Hallmark recently announced the launch of Hallmark+, a new streaming service and membership program, set to debut in mid-September. Priced at $7.99 per month or $79.99 per year, Hallmark+ aims to enhance the Hallmark lifestyle experience by combining entertainment with tangible rewards.

“Hallmark+ marks a seminal moment for Hallmark. By intertwining new, rich content experiences with tangible rewards and premium Hallmark gifts, we are delivering a unique, new program that reflects our commitment to spreading joy through our deeply beloved brand touchpoints.”

Mike Perry, President & CEO of Hallmark, via Hallmark

Through this new streaming service, Hallmark+ will offer ad-free viewing of original content, including new genres and formats such as holiday limited series, reality competitions, and new shows featuring popular stars.

Hallmark described one new format as an “unscripted, aspirational series with an emphasis on heart, home, and community featuring fan-favorite stars like Lacey Chabert (Celebrations with Lacey Chabert), Wes Brown (Ready, Set, Glow!), Ashley Williams (Small Town Setup), and Luke Macfarlane (Home is Where the Heart Is).”


When streaming, the service will provide rewards in conjunction with other exclusive retail benefits, such as unlimited eCards, and rewards for shopping at Hallmark stores or online. Membership will also automatically generate a $5 coupon each month that can be spent at Hallmark Gold Crown Stores.

Similarly, Disney offers an exclusive Disney+ Special Access program for consumers who are subscribed to the streaming service. According to its official website, “Disney+ subscribers receive special access to purchase select products for a limited time. While supplies last.”

··········

• _Instructions to follow_:
Repeat the section of the Hallmark+ passage that begins at the words containing "Through this new" and stops after "featuring popular stars.". Rely only on the Hallmark+ passage and nothing else.

Spatial relation data:

··········

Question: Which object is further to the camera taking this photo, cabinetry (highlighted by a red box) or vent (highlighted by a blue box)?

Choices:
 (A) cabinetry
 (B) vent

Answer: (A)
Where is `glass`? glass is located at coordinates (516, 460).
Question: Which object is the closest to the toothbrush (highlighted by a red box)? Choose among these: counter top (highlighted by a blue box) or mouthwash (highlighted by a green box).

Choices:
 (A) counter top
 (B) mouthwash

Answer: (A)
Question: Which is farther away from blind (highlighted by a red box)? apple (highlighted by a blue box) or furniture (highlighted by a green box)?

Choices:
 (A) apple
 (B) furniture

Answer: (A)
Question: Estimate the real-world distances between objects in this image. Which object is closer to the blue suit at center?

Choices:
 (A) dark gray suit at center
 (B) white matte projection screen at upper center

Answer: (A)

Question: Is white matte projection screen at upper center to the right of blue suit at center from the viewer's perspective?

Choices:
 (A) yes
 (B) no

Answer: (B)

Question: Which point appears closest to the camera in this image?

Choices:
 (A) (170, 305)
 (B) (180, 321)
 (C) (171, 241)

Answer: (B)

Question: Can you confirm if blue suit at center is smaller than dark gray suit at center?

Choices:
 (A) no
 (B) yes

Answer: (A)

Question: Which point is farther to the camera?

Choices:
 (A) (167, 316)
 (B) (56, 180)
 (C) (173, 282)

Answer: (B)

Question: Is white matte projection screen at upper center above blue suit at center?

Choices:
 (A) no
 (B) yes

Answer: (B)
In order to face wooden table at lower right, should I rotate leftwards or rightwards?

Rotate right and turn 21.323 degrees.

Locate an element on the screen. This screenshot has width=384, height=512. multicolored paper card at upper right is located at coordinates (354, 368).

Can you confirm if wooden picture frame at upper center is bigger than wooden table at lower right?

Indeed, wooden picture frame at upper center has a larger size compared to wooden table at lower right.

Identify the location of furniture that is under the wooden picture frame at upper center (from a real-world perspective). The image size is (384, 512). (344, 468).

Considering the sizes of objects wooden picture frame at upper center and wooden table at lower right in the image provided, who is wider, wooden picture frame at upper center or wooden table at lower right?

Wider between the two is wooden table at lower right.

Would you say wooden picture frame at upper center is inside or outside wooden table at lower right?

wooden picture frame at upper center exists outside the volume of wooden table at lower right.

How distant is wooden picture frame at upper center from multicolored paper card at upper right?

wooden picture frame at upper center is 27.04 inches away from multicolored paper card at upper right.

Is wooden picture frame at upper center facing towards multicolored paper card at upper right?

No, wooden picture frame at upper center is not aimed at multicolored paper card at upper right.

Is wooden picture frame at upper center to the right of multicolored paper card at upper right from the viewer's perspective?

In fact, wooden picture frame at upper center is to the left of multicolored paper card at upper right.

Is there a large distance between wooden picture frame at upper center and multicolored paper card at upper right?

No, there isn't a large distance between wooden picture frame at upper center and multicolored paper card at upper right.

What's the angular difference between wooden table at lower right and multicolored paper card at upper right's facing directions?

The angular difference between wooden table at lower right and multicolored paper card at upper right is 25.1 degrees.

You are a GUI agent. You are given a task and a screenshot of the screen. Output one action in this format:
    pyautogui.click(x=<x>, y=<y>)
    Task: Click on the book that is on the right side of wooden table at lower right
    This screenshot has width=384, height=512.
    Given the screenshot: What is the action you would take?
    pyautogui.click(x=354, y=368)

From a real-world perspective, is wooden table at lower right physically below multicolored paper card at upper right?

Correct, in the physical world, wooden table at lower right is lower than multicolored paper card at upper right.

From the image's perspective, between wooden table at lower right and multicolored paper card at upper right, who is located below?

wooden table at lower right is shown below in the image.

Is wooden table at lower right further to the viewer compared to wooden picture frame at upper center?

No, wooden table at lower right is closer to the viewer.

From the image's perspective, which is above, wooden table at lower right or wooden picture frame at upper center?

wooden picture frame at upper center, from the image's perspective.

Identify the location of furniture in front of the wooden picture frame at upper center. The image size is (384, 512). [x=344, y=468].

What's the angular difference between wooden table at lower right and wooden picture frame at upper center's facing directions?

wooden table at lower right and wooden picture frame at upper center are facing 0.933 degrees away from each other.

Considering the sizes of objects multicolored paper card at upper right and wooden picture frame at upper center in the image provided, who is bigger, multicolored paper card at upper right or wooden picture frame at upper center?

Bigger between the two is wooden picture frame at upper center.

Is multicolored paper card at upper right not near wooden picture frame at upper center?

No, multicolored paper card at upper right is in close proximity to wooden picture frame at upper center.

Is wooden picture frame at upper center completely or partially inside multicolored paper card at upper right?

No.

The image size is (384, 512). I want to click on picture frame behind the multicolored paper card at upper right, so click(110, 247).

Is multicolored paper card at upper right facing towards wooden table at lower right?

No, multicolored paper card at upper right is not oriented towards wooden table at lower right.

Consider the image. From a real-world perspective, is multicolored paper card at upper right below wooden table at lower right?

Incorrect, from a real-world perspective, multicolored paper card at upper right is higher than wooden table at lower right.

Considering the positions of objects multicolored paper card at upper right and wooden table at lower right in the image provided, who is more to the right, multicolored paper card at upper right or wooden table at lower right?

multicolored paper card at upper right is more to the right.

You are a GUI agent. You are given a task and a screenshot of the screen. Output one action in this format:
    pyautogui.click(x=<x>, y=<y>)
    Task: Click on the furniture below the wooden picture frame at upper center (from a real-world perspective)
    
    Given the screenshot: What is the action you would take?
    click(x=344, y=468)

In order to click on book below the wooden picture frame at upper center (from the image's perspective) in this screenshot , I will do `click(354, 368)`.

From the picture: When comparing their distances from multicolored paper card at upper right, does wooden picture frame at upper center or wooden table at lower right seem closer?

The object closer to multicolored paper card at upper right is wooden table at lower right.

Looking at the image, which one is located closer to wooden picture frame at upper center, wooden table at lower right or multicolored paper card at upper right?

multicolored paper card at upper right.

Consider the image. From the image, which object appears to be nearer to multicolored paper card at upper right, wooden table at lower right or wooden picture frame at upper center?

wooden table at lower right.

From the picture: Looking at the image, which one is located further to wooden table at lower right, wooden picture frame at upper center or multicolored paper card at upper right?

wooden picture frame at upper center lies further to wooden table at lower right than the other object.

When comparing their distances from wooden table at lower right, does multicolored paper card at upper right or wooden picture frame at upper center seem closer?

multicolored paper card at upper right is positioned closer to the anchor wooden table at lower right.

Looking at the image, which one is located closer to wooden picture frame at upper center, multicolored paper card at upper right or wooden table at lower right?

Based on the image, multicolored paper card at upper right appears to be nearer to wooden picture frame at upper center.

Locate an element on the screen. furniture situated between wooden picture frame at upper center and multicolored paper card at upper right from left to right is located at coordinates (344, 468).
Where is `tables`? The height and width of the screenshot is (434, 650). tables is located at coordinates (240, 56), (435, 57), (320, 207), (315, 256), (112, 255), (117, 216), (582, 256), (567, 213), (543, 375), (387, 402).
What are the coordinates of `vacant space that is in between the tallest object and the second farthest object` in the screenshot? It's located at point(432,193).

··········

• _Result of the exercise_:
Through this new streaming service, Hallmark+ will offer ad-free viewing of original content, including new genres and formats such as holiday limited series, reality competitions, and new shows featuring popular stars.